Julien may be a documentarian in his subject matter, but he’s an artist and a poet in his approach. “Looking for Langston’’ melds archival footage and photographs of Hughes - whom Julien wants to reclaim as a black gay icon - with fantasy re-creations. The painterly images, often unfolding through vertical pans and long, slow tracking shots, riff on the nude photo work of Robert Mapplethorpe and George Platt Lynes; the soundtrack ranges from Richard Bruce Nugent’s “Smoke, Lilies and Jade’’ to George Hannah’s “Freakish Man Blues.’’ The facts of Hughes’s life are subsumed into Julien’s perception of the truth.
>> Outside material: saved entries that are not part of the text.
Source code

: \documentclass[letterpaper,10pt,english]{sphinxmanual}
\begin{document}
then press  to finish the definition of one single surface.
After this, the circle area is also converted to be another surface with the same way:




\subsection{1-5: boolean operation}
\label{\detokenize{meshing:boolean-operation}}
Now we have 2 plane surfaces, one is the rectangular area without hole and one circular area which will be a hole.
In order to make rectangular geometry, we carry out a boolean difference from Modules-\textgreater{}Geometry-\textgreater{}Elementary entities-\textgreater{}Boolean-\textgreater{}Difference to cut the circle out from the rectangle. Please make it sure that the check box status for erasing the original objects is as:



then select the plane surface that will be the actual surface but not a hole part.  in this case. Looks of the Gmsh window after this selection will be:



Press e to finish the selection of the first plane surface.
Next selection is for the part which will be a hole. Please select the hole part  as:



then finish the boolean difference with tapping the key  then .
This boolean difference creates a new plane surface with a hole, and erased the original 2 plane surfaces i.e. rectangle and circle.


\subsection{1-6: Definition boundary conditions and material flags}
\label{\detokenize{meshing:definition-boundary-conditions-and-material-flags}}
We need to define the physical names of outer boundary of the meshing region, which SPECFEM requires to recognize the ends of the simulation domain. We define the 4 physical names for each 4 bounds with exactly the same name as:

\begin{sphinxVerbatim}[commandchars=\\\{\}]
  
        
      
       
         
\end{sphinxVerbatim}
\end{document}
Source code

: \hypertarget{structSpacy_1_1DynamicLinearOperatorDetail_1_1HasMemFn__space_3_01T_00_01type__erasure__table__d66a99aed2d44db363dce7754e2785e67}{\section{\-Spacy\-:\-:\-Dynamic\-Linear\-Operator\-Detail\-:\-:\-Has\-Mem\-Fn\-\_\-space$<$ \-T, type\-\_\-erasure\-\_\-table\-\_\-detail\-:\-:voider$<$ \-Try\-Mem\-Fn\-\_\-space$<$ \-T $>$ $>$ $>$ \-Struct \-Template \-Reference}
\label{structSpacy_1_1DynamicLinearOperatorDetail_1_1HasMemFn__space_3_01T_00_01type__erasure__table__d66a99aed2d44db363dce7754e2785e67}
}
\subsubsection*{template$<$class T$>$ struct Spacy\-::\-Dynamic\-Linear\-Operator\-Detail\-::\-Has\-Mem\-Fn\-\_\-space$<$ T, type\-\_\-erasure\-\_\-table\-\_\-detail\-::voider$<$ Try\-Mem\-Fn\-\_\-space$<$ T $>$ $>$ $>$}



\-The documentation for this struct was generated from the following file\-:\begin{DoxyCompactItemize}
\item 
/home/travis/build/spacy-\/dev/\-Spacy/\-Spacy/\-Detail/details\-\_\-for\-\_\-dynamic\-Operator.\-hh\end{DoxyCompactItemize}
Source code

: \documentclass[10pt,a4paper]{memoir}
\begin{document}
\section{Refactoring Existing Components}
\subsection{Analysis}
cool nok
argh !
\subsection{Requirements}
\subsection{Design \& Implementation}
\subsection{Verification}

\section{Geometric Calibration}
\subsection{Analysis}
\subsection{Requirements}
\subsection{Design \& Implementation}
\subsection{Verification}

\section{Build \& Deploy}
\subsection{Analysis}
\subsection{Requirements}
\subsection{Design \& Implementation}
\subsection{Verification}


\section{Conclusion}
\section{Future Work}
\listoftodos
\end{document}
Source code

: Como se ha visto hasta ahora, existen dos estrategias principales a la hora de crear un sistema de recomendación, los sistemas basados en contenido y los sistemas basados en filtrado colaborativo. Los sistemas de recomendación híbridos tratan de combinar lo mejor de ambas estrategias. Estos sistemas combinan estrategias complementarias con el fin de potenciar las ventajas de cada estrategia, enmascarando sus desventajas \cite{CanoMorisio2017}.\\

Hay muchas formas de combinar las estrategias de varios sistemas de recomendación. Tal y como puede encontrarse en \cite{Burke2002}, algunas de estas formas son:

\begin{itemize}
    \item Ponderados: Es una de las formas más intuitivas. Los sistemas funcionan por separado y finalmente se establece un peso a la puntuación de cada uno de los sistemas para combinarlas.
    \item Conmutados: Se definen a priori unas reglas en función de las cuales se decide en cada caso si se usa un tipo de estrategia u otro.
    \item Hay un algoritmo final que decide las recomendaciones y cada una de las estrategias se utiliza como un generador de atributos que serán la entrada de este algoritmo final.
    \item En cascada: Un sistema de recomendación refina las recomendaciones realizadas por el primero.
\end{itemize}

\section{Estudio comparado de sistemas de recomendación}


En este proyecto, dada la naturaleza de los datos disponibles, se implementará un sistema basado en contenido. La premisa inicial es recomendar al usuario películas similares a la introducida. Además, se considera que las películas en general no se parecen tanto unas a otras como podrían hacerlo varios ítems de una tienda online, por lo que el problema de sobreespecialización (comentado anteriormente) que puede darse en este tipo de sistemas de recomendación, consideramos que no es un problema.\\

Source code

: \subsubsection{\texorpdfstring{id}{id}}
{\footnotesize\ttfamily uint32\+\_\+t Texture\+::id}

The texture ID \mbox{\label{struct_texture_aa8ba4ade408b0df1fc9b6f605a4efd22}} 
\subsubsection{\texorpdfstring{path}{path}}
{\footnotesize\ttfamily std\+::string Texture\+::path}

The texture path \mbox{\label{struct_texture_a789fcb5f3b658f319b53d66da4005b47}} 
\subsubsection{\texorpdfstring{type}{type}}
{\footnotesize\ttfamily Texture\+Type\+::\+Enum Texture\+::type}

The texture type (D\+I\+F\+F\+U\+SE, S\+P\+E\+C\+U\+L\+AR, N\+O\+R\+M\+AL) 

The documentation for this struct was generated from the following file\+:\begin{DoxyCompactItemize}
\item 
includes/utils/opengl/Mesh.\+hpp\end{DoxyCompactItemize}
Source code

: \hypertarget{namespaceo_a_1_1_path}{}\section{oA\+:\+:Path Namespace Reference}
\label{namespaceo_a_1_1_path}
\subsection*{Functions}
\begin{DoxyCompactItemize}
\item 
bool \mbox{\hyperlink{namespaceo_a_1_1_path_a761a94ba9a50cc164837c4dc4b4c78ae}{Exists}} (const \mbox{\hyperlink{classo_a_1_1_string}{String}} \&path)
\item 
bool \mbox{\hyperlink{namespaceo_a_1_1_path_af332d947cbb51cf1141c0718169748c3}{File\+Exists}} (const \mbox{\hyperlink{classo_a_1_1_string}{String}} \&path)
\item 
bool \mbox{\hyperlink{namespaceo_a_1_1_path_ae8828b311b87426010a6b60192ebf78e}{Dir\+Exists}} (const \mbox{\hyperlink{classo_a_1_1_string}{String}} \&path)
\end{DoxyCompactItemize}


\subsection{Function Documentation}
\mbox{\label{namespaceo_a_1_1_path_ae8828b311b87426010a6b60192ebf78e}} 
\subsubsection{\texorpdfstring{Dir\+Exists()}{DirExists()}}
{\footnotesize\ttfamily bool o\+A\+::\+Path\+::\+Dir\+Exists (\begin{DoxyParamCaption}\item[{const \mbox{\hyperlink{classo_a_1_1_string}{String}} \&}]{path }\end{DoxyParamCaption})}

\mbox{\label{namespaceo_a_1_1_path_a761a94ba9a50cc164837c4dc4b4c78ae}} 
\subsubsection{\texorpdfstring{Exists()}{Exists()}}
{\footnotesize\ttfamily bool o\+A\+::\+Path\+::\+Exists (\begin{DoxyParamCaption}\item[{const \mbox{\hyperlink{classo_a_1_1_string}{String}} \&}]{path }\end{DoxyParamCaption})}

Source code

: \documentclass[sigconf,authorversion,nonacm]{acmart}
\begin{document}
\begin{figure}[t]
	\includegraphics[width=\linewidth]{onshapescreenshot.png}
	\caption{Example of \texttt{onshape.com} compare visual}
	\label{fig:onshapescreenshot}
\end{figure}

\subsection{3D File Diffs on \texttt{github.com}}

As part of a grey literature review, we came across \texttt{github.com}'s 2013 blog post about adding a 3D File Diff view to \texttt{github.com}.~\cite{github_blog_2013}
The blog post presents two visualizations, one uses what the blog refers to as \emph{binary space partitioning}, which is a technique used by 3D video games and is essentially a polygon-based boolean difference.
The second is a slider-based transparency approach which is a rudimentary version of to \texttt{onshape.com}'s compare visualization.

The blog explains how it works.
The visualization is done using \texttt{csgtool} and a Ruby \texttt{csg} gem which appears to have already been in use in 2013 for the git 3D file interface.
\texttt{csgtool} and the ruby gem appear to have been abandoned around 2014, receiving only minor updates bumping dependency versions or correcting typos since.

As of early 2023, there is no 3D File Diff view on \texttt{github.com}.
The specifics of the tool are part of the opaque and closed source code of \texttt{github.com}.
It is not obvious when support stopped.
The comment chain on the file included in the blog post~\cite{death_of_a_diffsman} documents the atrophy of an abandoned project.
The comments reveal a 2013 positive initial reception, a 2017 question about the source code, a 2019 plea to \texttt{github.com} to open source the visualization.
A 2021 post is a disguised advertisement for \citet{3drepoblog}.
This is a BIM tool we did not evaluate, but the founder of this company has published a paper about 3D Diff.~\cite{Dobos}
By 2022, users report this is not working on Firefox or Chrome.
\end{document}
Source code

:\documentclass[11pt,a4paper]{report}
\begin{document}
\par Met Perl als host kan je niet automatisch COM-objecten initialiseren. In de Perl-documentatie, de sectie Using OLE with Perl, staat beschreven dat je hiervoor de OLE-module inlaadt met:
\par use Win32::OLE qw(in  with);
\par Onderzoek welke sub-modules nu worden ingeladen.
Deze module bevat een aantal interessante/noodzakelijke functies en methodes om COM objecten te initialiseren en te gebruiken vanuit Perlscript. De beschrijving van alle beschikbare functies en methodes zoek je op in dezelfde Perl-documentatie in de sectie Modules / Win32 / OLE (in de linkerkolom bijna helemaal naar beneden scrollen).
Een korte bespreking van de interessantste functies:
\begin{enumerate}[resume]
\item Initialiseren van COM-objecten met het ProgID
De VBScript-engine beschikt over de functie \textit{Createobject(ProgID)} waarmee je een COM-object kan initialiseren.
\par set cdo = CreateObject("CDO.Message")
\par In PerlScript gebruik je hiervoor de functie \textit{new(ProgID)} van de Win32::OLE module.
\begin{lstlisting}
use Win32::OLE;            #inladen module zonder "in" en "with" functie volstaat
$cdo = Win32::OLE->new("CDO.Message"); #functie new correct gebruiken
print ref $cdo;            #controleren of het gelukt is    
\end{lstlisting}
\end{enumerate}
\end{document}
“Derek’’ (2008), which shares the second program with “Looking for Langston,’’ is anchored by a frank, informative interview with Jarman from 1990 (he died of AIDS in 1994) and by recollections by one of his muses, Tilda Swinton, from Prospect Cottage, his home on the coast of Kent. Jarman talks about hanging out with David Hockney and Andy Warhol and Ken Russell, and there’s footage of his 1976 Queer Cinema landmark “Sebastiane,’’ and his 1978 punk classic, “Jubilee,’’ and later, better-known films such as “Caravaggio,’’ “Edward II,’’ and “Blue.’’ Like “Looking for Langston,’’ “Derek’’ is a piece of cinematic art. Sometimes, though, it’s hard to tell where Jarman’s fantasies leave off and Julien’s begin.